**Source records:**
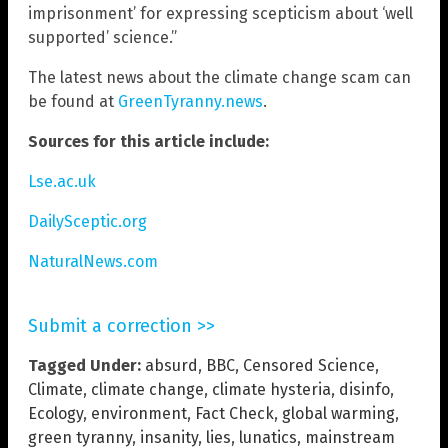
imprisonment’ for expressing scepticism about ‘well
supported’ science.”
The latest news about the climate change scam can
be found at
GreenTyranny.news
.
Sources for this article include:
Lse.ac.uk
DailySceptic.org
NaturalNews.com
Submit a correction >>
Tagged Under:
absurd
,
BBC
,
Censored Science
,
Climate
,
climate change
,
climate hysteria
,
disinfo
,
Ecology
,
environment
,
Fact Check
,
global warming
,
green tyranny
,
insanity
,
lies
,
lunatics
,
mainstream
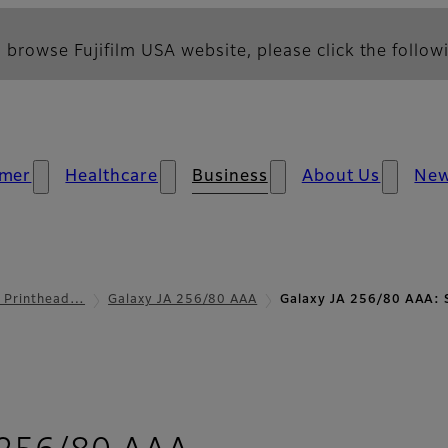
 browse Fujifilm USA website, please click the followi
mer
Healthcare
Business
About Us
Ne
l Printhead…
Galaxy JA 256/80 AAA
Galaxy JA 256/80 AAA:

**Exercise requirements:** Update the lines of the records starting at the one that contains "browse Fujifilm USA" and ending at the end of the records, replacing "About Us" with "Company" and leaving everything else unchanged.

**Finished task:**
 browse Fujifilm USA website, please click the followi
mer
Healthcare
Business
Company
Ne
l Printhead…
Galaxy JA 256/80 AAA
Galaxy JA 256/80 AAA:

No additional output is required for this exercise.